There are calls to halt all flights from India as the federal government debates tougher rules for those returning from the COVID-stricken nation.
Western Australia – where Perth and the neighbouring Peel district have just emerged from a lockdown after COVID cases transmitted in hotel quarantine from an infected returned Indian traveller – had four more infections in Indian returnees on Tuesday.
Premier Mark McGowan said 78 of the 79 passengers on the group’s flight into Perth from Kuala Lumpur had recently been in India.
“Our expectation is the number of positive cases from this group of people will grow and potentially grow significantly,” he said.
“It’s obviously a diabolical situation that is going on in India at the moment, but it does put extreme pressure on our systems here in Western Australia, and indeed in other states.”
Mr McGowan questioned whether the COVID tests done in India before passengers boarded flights were accurate, saying the system was not working as it was intended.
He said he was under the impression that anyone who left highly infected regions such as India and transited through Doha or Singapore [for example] remained there for three days to receive a negative test before arriving in Australia.
“I don’t know if that’s working. I don’t know if it’s even been
“We obviously have a problem with India. Some of the tests conducted in India either aren’t accurate or aren’t believable and clearly that’s causing some issues here,” Mr McGowan said on Tuesday morning.
“We are in the middle of a worldwide pandemic, India is the epicentre of death and destruction as we speak.”
Meanwhile, Queensland Premier Annastacia Palaszczuk said inbound flights from India must be suspended to protect Australia from the strain of the virus ravaging the nation, where there have been more than 350,000 infections in the past 24 hours.
India has had more than 17.3 million infections overall – and almost 200,000 deaths.
“Other countries have done a temporary suspension. I don’t think it would be out of kilter for Queensland and Australia to also do the same,” Ms Palaszczuk said on Tuesday.
“We’re due to have some direct flights coming in the next couple of weeks.

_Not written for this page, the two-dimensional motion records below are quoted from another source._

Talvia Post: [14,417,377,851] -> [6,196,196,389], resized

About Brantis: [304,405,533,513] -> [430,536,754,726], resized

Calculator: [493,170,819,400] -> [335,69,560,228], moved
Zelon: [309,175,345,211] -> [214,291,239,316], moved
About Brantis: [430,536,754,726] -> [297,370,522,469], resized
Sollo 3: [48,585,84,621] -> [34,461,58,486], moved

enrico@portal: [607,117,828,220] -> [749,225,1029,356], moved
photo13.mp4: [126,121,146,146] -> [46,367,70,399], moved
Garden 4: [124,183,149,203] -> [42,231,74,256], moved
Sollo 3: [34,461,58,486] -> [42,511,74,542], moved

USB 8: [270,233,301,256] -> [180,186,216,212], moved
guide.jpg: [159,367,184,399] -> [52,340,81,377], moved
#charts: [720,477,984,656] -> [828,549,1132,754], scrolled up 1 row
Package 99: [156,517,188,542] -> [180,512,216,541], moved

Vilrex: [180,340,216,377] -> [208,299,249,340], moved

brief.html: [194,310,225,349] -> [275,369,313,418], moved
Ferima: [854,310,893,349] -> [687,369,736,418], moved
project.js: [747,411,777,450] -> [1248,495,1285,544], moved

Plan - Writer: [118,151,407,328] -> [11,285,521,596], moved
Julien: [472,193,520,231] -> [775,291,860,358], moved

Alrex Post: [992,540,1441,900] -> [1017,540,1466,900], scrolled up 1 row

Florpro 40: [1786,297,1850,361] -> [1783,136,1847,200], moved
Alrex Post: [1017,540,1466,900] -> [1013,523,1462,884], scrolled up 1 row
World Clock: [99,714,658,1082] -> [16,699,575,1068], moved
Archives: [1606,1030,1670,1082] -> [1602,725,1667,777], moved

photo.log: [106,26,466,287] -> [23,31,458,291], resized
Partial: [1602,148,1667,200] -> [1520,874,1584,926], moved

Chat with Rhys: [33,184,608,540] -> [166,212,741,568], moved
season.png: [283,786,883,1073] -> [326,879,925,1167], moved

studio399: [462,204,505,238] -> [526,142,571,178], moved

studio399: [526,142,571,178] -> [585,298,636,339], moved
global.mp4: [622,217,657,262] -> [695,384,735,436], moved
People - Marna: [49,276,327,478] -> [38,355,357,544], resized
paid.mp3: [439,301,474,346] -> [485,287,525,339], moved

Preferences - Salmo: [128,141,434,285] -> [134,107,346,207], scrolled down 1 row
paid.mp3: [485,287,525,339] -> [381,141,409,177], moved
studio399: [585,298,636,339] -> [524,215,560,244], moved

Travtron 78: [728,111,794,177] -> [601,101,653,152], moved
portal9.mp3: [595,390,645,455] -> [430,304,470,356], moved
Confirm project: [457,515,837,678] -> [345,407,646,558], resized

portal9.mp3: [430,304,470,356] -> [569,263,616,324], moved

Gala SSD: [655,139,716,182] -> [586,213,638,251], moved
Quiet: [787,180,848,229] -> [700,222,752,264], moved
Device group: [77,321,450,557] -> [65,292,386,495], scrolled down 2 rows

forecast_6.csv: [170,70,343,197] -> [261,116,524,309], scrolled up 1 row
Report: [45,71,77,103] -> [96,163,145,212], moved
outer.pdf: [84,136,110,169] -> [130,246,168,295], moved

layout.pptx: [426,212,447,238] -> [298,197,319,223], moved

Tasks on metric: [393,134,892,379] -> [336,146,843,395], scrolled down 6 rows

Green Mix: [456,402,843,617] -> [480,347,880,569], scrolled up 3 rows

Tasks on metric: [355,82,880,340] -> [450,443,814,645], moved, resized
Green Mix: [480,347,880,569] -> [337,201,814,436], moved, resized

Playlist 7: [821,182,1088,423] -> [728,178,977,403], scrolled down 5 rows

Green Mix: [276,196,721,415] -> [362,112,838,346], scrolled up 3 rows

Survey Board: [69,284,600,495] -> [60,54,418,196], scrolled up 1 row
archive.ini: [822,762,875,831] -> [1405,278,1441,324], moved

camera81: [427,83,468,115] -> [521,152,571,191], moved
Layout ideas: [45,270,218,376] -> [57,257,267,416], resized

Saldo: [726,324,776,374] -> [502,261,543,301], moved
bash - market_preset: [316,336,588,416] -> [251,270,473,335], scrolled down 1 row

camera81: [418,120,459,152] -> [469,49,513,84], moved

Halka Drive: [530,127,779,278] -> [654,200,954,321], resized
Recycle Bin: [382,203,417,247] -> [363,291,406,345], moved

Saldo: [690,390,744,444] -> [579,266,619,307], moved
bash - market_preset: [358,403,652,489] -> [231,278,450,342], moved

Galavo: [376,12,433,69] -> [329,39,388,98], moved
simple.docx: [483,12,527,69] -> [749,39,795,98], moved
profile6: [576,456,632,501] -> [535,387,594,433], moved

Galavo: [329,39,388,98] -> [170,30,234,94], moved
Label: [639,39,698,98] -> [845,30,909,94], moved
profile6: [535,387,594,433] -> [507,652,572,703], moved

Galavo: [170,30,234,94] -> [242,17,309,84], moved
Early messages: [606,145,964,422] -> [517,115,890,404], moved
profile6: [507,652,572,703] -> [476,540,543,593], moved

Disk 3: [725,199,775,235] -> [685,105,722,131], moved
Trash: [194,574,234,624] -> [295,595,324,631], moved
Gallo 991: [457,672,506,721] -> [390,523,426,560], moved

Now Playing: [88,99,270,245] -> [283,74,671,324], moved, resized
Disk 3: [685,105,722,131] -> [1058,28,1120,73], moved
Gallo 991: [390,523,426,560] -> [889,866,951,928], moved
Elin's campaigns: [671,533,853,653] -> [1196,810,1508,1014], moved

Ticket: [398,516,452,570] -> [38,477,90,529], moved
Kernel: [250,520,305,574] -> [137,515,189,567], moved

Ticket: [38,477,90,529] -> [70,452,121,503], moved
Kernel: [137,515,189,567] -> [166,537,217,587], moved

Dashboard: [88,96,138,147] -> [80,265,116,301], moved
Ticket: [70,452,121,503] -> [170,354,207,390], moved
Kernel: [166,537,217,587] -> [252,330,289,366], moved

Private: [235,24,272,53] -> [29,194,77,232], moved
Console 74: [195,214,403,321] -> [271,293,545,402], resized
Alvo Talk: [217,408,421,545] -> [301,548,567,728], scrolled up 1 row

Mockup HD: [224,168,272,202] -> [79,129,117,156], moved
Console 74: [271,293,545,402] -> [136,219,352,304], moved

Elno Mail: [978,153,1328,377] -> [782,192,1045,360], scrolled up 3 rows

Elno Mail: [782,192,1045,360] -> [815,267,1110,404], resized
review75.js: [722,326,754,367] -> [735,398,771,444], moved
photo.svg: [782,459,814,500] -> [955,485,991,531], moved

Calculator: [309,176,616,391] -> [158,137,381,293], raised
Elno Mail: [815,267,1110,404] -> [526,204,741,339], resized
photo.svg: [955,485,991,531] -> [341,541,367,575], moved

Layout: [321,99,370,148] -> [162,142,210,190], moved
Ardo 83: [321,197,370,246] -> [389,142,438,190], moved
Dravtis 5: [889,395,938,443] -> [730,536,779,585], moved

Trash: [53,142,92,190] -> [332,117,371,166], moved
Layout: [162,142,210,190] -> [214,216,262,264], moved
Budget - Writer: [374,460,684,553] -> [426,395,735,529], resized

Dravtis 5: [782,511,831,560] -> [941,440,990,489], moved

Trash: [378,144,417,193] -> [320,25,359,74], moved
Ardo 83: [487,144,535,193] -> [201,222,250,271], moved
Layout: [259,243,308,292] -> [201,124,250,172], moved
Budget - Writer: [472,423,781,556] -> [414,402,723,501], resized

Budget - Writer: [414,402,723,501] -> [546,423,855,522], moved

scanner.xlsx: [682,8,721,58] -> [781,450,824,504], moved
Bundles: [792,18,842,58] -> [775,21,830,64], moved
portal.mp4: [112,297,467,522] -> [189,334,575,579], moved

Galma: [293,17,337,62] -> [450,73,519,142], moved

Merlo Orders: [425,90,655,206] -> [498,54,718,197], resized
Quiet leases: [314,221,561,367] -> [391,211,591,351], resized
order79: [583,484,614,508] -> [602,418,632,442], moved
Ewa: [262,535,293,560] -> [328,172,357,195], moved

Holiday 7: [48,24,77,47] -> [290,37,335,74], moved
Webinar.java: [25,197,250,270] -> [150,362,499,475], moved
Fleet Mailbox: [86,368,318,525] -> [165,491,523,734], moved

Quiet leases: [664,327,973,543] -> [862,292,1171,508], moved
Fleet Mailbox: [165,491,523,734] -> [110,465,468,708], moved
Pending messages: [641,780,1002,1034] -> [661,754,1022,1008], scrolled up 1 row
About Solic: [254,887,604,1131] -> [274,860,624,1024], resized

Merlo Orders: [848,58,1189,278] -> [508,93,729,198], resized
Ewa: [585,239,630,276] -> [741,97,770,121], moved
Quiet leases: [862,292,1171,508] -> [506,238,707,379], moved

Our health authorities are on high alert, we’re very worried about the number of people who could be infectious on those flights, so hopefully the Commonwealth or make some further decisions today.”
Other states also had more infections in quarantine on Tuesday, although they did not break down the flight origin of the returned travellers.
Home Affairs Minister Karen Andrews said on Tuesday the federal government had an obligation to support the 8000 Australians stranded in India.
Ms Andrews sits on the national security committee, which will meet to discuss the devastating outbreak on Tuesday. She told Channel Nine it would consider how to help the thousands of stranded Australians.
“Our primary responsibility is to keep Australians safe and secure, so that is our overarching responsibility,” she said.
“We do have obligations though to make sure that we can support Australians to come back home.”
Australia is also considering sending supplies of oxygen and ventilators to the subcontinent. But harsher inbound travel restrictions are also likely, less than a week after flights from India were cut by 30 per cent.
Ms Andrews said any decisions on further travel restrictions would be based on medical advice.
“I’m sure that there will be a broad range of discussions today [Tuesday] about what the future action may need to be,” she said.
Health Minister Greg Hunt has confirmed that halting all flights from India could be an option if health authorities thought it was necessary.
“If those additional measures are recommended, we will take them with the heaviest of hearts but without any hesitation,” he said.
Opposition Leader Anthony Albanese said the situation in India was desperate.
“They are our good friends, we should be assisting in whatever way we can,” he told ABC radio.
“A breakout of this virus in one part of the world is a breakout everywhere.”
Mr Albanese said the crisis also highlighted the need to establish dedicated quarantine facilities with open air for returning travellers.
Questions about hotel quarantine have continued after WA’s latest outbreak, which was traced to a man who returned to Perth after travelling to India to get married.
The federal government insists tighter rules around who can travel to the disease-stricken country meant a similar exemption would no longer be granted.
Ms Andrews said the man’s travel was approved months ago under old criteria, which has since been dramatically tightened.
“A wedding would be very unlikely to be approved,” she said.